EXERCISE GOAL: What is the number of lines in the entries below that include the word "hand"? Provide the number only.
*** LISTED RECORDS Section Begins ***
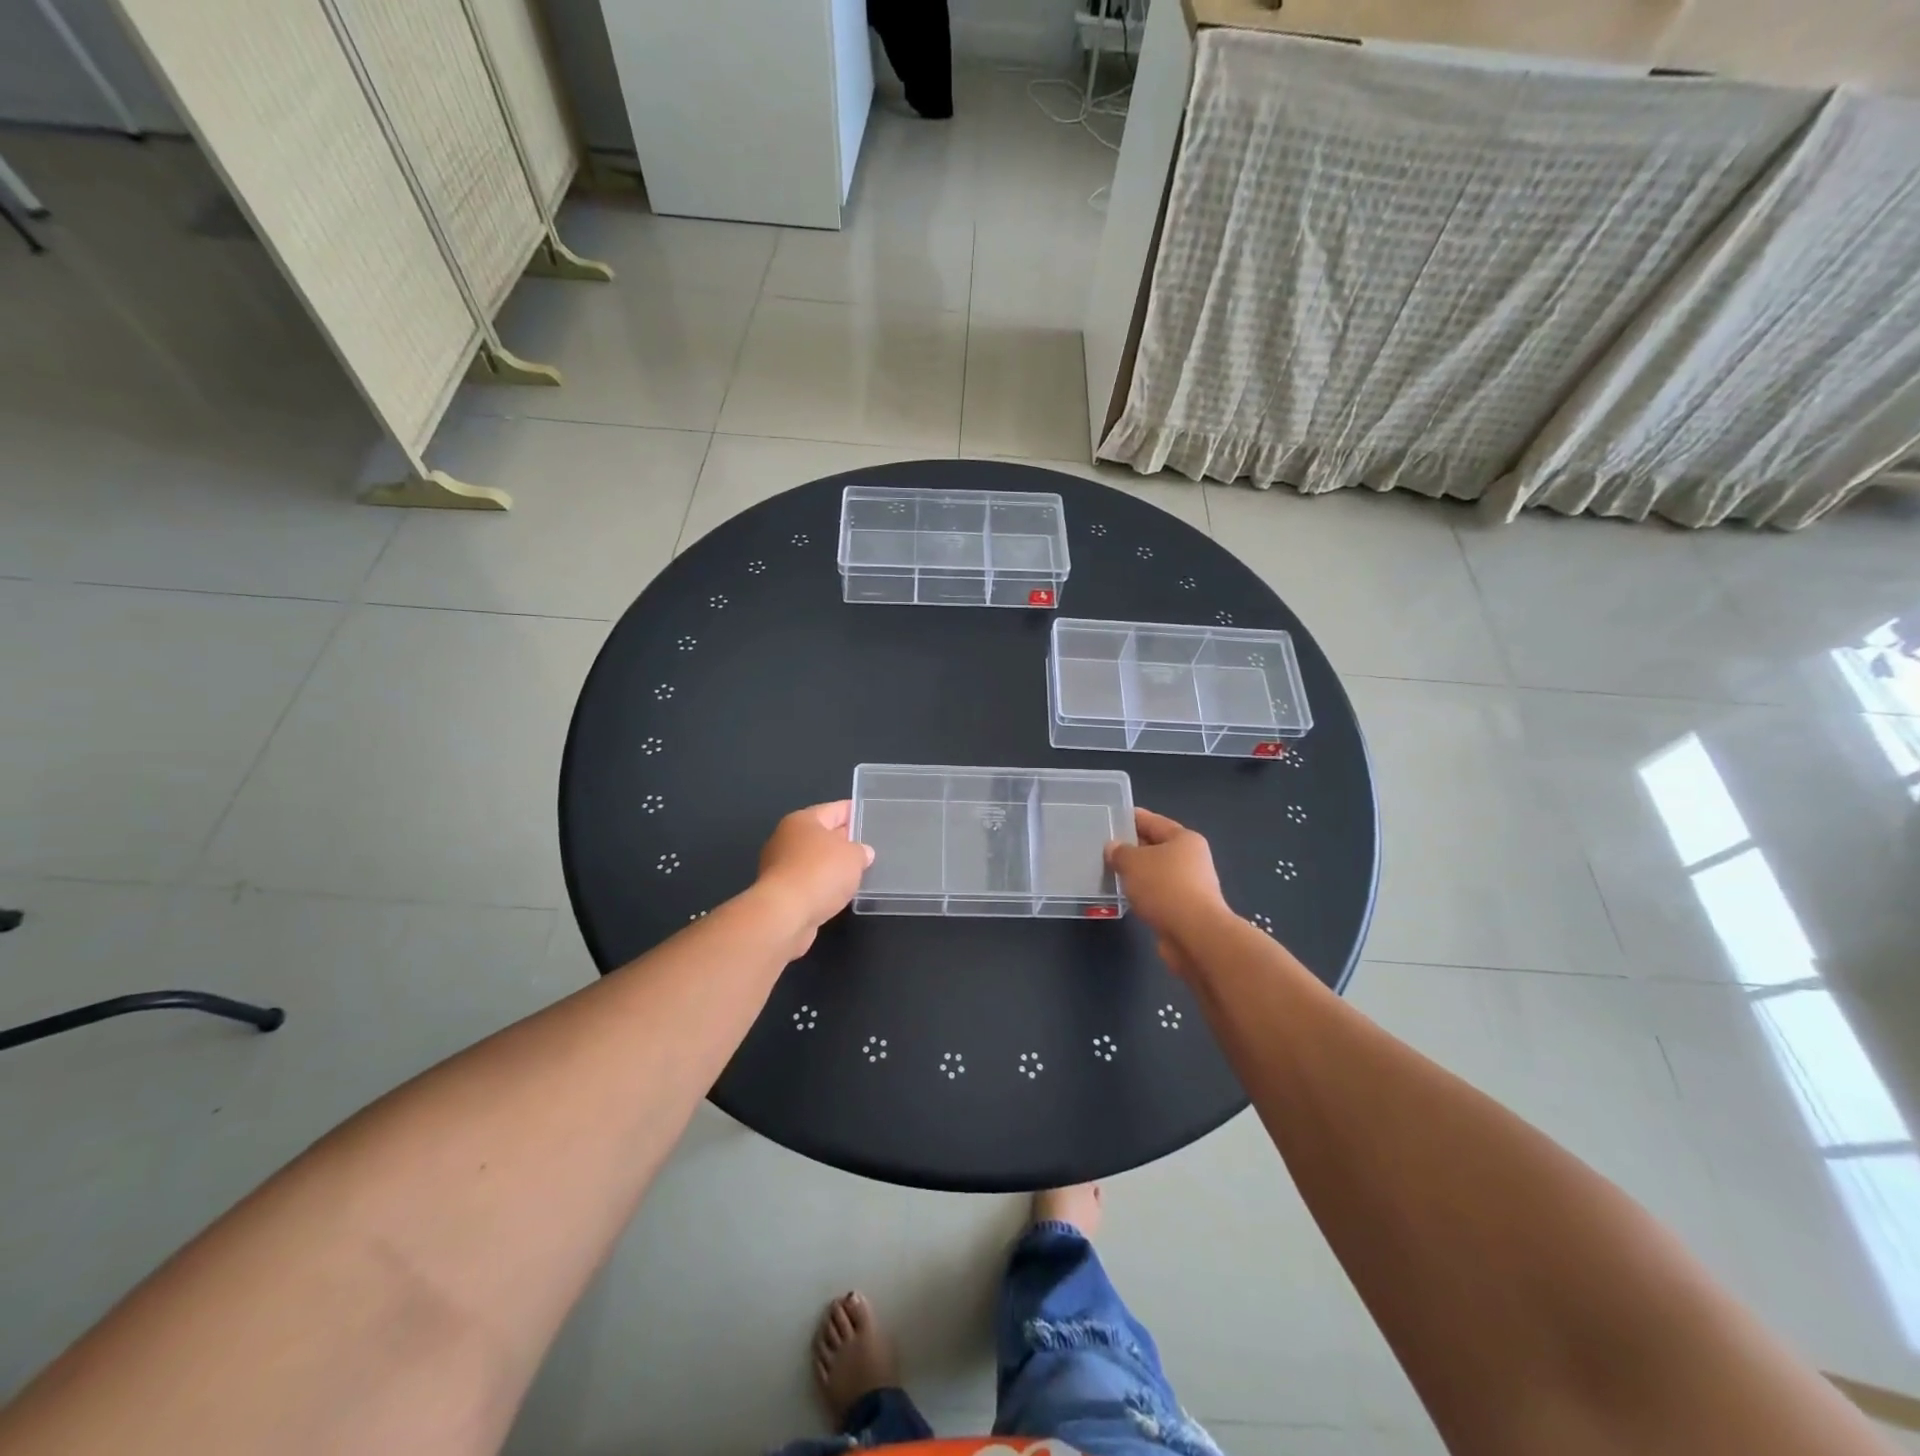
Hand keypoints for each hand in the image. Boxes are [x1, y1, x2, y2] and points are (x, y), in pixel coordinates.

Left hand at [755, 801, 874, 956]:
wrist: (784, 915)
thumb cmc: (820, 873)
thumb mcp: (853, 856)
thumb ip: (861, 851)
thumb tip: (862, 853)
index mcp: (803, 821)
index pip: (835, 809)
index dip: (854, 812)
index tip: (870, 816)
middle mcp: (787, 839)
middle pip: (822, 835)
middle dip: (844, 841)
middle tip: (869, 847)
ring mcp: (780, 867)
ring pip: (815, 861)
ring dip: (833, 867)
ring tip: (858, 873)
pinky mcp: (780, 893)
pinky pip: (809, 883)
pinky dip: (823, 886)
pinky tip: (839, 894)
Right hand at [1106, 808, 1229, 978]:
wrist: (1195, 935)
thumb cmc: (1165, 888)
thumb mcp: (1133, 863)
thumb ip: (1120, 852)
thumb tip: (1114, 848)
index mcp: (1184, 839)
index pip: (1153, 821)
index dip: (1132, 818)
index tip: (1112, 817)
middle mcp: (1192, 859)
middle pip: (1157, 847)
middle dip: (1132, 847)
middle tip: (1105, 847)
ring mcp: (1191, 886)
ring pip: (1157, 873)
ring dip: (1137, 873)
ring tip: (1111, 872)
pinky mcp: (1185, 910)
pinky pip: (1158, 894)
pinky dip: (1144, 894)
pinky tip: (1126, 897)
*** LISTED RECORDS Section Ends ***
*** LISTED RECORDS Section Begins ***
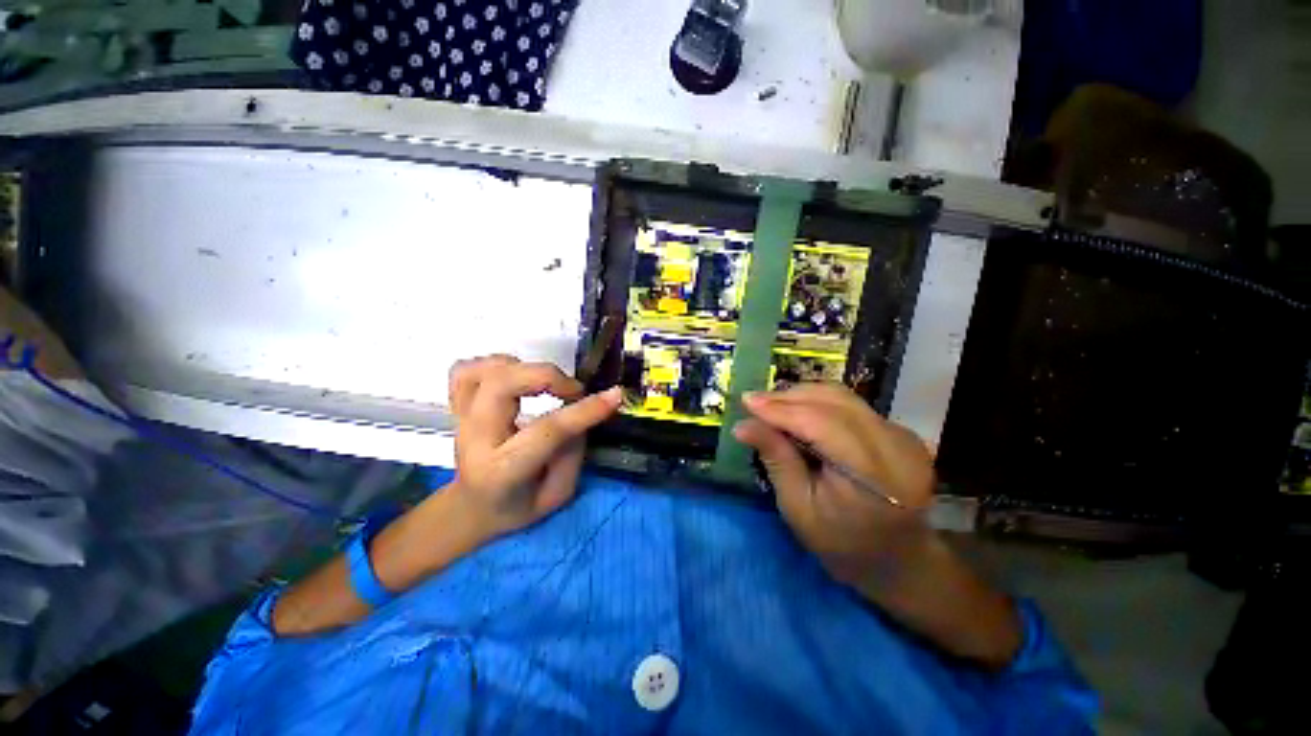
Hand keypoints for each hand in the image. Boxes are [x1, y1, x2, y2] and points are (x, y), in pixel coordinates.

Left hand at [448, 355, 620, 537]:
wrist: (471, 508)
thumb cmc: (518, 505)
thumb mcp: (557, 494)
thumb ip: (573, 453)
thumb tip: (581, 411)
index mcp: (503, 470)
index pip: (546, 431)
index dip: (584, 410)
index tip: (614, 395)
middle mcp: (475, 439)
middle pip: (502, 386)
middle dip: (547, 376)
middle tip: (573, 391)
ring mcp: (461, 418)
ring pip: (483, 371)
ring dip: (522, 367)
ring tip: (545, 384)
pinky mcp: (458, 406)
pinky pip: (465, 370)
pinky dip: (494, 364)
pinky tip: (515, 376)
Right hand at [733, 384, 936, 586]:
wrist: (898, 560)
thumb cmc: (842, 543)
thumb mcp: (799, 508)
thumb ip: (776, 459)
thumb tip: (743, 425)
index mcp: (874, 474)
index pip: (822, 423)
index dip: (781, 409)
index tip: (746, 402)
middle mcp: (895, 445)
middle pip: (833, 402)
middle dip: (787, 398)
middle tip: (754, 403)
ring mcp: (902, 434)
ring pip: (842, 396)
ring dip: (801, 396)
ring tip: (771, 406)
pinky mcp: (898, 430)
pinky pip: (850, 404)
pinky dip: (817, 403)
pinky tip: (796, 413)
*** LISTED RECORDS Section Ends ***
*** LISTED RECORDS Section Begins ***
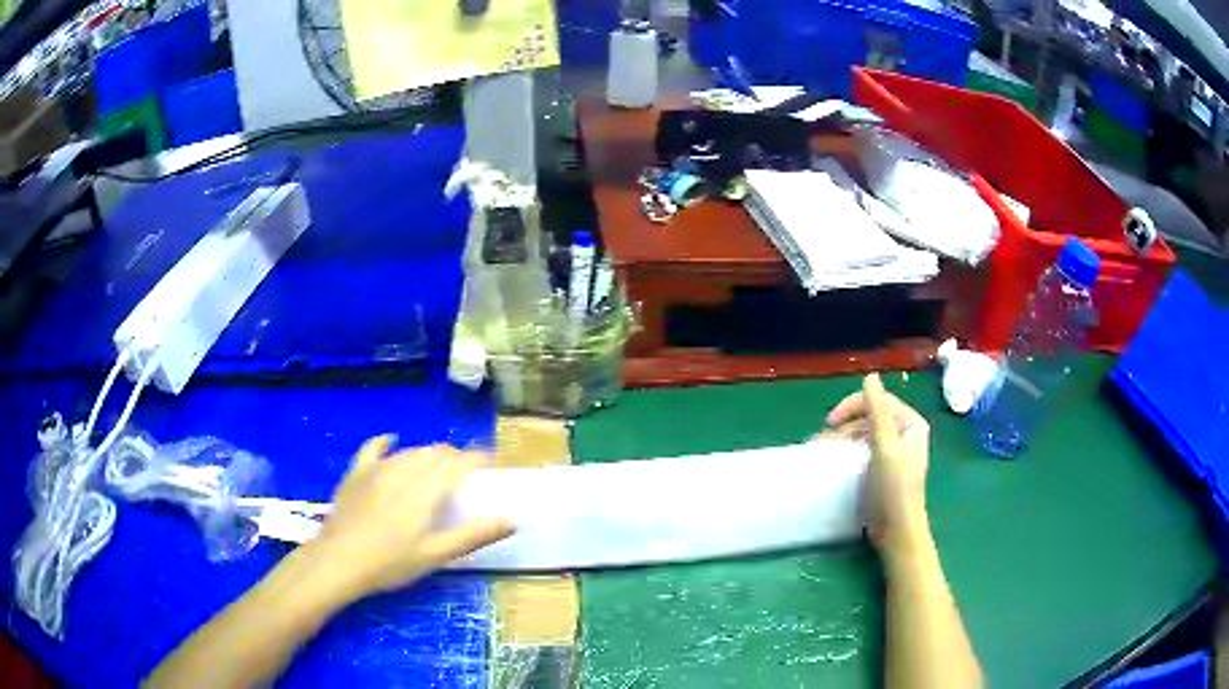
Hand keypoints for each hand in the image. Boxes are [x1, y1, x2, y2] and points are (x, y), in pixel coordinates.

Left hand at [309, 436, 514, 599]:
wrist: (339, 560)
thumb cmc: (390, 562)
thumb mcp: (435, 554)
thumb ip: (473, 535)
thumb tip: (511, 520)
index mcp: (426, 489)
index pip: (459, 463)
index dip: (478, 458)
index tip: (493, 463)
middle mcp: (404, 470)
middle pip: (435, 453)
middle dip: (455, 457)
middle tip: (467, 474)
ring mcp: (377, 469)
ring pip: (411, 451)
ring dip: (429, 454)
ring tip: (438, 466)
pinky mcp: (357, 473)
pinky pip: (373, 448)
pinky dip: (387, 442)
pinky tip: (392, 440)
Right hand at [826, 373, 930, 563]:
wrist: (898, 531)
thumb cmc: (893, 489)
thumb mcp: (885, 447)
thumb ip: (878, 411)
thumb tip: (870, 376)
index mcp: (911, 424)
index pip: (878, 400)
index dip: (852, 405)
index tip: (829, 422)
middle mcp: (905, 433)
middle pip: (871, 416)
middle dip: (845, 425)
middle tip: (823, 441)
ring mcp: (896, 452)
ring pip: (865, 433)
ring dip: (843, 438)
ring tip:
*** LISTED RECORDS Section Ends ***
WRITTEN ANSWER: 9